EXERCISE BRIEF: The expected output is an exact restatement of all the records.

Saved entries:
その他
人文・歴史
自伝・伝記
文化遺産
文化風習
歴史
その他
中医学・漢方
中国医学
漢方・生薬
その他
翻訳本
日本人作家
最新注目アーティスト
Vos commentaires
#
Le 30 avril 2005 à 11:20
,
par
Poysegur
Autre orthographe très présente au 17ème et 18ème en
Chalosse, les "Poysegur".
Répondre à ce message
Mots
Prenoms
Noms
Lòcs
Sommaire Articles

RESULT OF THIS TASK:
その他
人文・歴史
自伝・伝記
文化遺産
文化風習
歴史
その他
中医学・漢方
中国医学
漢方・生薬
その他
翻訳本
日本人作家
最新注目アーティスト
Vos commentaires
#
Le 30 avril 2005 à 11:20
,
par
Poysegur
Autre orthographe très présente au 17ème et 18ème en
Chalosse, les "Poysegur".
Répondre à ce message
Mots
Prenoms
Noms
Lòcs
Sommaire Articles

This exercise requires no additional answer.